I can’t wait to show all of these ideas… there is just so much.
photo by Kate, IP4S
I like this shot because it shows an unexpected, cathedral-like view of the peaks, and also because it shows the aspect I can’t get away from, which is the sheer potential of the RAW band, sitting out there like a fully functional girder system at the edge of a roof. Why is it there, if not for further building? Yet most of our Fortunetellers stop at that row. Perhaps because the pattern did.
Me, I see a row just waiting for more. Embellishment, more structure… or, alternatively, I see a Zigged Band that can be removed if desired. If this is all the structure a person wants, then the band can be zipped off if it’s installed as a support, instead of as an integrated start.
I am writing about all of this now. And “my brain hurts like a warehouse.”
This excellent Bowie line was lately uttered by the lovely and talented Trillian Stars; it’s been running around in my head for weeks. Trillian is an actress (and she is also married to Kyle Cassidy, btw) and she was at that moment in two complex productions; two complete sets of dialogue to memorize and keep apart. Consummate professional that she is, she did it beautifully.
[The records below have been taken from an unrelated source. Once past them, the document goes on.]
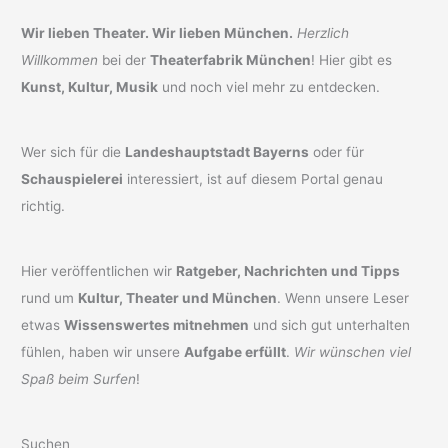
Wir lieben Theater. Wir lieben München.
Herzlich
Willkommen
bei der
Theaterfabrik München
! Hier gibt es
Kunst, Kultur, Musik
und noch viel mehr zu entdecken.
Wer sich für die
Landeshauptstadt Bayerns
oder für
Schauspielerei
interessiert, ist auf diesem Portal genau
richtig.
Hier veröffentlichen wir
Ratgeber, Nachrichten und Tipps
rund um
Kultur, Theater und München
. Wenn unsere Leser
etwas
Wissenswertes mitnehmen
und sich gut unterhalten
fühlen, haben wir unsere
Aufgabe erfüllt
.
Wir wünschen viel
Spaß beim Surfen
!
Suchen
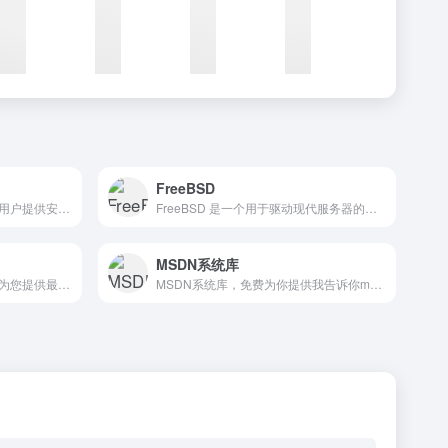
FreeBSD
统信软件致力于为不同行业的用户提供安全稳定、智能易用的操作系统产品与解决方案。基于国产芯片架构的操作系统产品已经和龙芯、飞腾、申威、鲲鹏、兆芯、海光等芯片厂商开展了广泛和深入的合作，与国内各主流整机厂商，以及数百家国内外软件厂商展开了全方位的兼容性适配工作。
FreeBSD 是一个用于驱动现代服务器的作系统， 桌面和嵌入式平台。三十多年来，一个庞大的社区持续开发了它 好多年。其先进的网络、安全和存储功能 使FreeBSD成为许多最繁忙网站和最普及嵌入式网络的首选平台， 存储设备。
MSDN系统库
系统之家官网首页，系统之家为您提供最新的Win11系统、Win10系统、Win7旗舰版、XP系统、纯净版系统、装机版系统等Windows操作系统下载。
MSDN系统库，免费为你提供我告诉你msdn原版纯净系统，原版win11，win10，win8/8.1，win7系统下载，原版office全系列下载与安装等服务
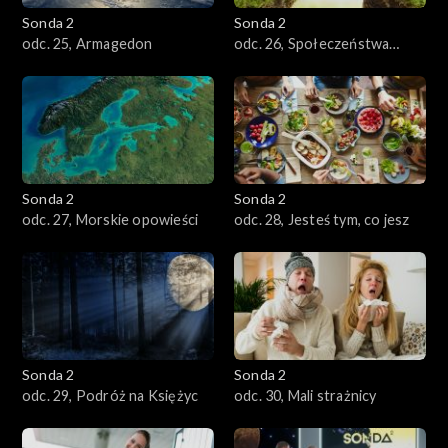
Sonda 2
Sonda 2
odc. 25, Armagedon
odc. 26, Społeczeństwa
owadów
Sonda 2
Sonda 2
odc. 27, Morskie opowieści
odc. 28, Jesteś tym, co jesz
Sonda 2
Sonda 2
odc. 29, Podróż na Księżyc
odc. 30, Mali strażnicy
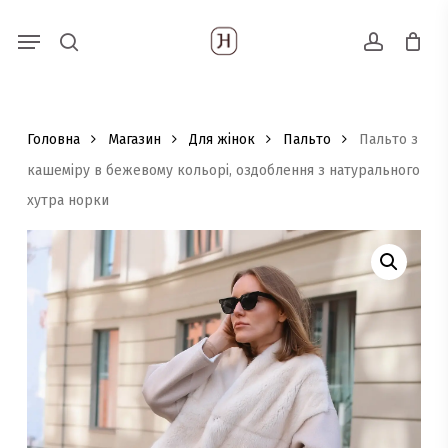
Skip
Menu
Пошук
to
search
account
товарів
main
content
Головна
Магазин
Для жінок
Пальто
Пальто з
кашеміру в бежевому кольорі, оздоблення з натурального
хутра норки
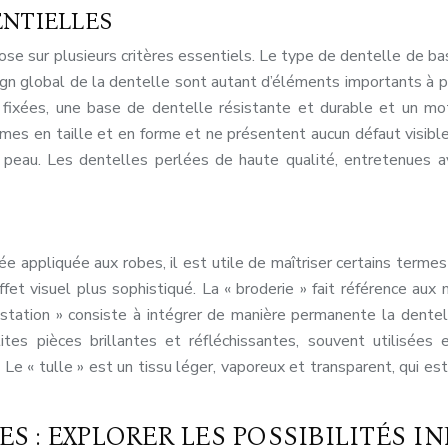
ENTIELLES
pose sur plusieurs critères essentiels. Le type de dentelle de ba
esign global de la dentelle sont autant d’éléments importants à
t fixées, une base de dentelle résistante et durable et un mo
rmes en taille et en forme et ne présentent aucun défaut visibl
la peau. Les dentelles perlées de haute qualité, entretenues 
 appliquée aux robes, il est utile de maîtriser certains termes 
fet visuel plus sophistiqué. La « broderie » fait référence aux
ustation » consiste à intégrer de manière permanente la dentell
tes pièces brillantes et réfléchissantes, souvent utilisée
Le « tulle » est un tissu léger, vaporeux et transparent, qui e
S : EXPLORER LES POSSIBILITÉS IN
But I think it hurt like really high heels. Bowie:
I heard telephones, opera house, favourite melodies
I saw boys, toys electric irons and T.V.’s
My brain hurt like a warehouse
It had no room to spare
I had to cram so many things
To store everything in there
I feel like that right now. I work about 8 hours a day on the book, you know, actually moving things in the layout, writing captions, words. I think about the book constantly; I try, in my spare time, to defeat dragons breathing literally at the gate; I fear Mitt Romney and the Bush Team behind him more than I can tell you. I am so fond of our planet, and so deeply against war… I do not long for anything resembling “End Times.”
I want peace, and clean air, and fresh water, and green power, and I want everyone to go home and be nice to each other and get busy cleaning up the place. I want to ride trains, and build libraries, and play in healthy canyons, and rivers, and forests, I want to bring back small farming as a viable way of life. I want to educate everyone, provide non-profit health care for all. I want improbable things that may never happen.
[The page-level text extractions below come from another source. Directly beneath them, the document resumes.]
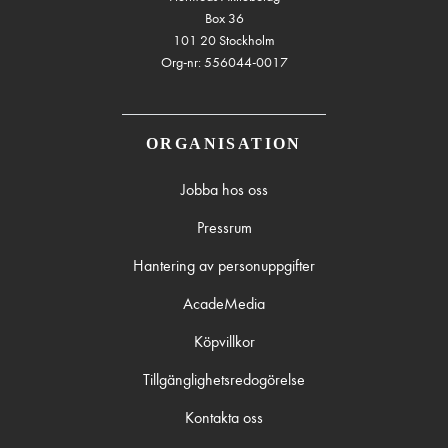
Box 36
101 20 Stockholm
Org-nr: 556044-0017
ORGANISATION
Jobba hos oss
Pressrum
Hantering av personuppgifter
AcadeMedia
Köpvillkor
Tillgänglighetsredogörelse
Kontakta oss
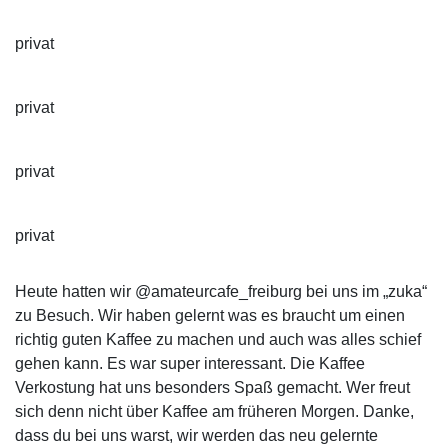
privat
privat
privat
privat
Heute hatten wir @amateurcafe_freiburg bei uns im „zuka“
zu Besuch. Wir haben gelernt was es braucht um einen
richtig guten Kaffee zu machen und auch was alles schief
gehen kann. Es war super interessant. Die Kaffee
Verkostung hat uns besonders Spaß gemacht. Wer freut
sich denn nicht über Kaffee am früheren Morgen. Danke,
dass du bei uns warst, wir werden das neu gelernte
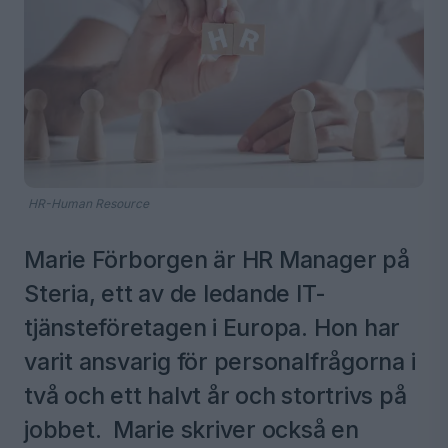
HR-Human Resource
Marie Förborgen är HR Manager på
Steria, ett av de ledande IT-
tjänsteföretagen i Europa. Hon har
varit ansvarig för personalfrågorna i
två och ett halvt år och stortrivs på
jobbet. Marie skriver också en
So, sword in one hand, pen in the other, I am 100% On Duty and I have been for several months now.
It’s exhausting, Don Quixote-style exhausting, because none of it can ever be done to fruition or fulfilled to potential. There is always more to do.
I have a lot to say, only some of it useful. I’ve been taking in data for almost half a century. Some of it has bounced off of my somewhat smooth brain as if it had never been seen; there are concepts I am incapable of assimilating.
The implications of my places in time, for example, if time is not linear. There is no integrating that information without a lot of pretending on one side or the other. I fill in the boxes of my calendar and arrive on time for appointments, because I believe in the concept of civilised society, but I always wonder why people don’t take better advantage of the STRUCTURE. If time is not linear, that is amazing. And that knowledge gives you a whole set of options that would not otherwise exist.
On all fronts of my life, I’ve been thinking about cheating, and the terrible lusts some people have for power and fame. This stunningly beautiful article about the cheating of Lance Armstrong, titled Winning In An Age Of Liars, was written by VeloDramatic. I commented on it on Daily Kos, but I’ll just leave it here in case you want to read it too.
I have so much to think about.
Please forgive me for anything that I’m not thinking about.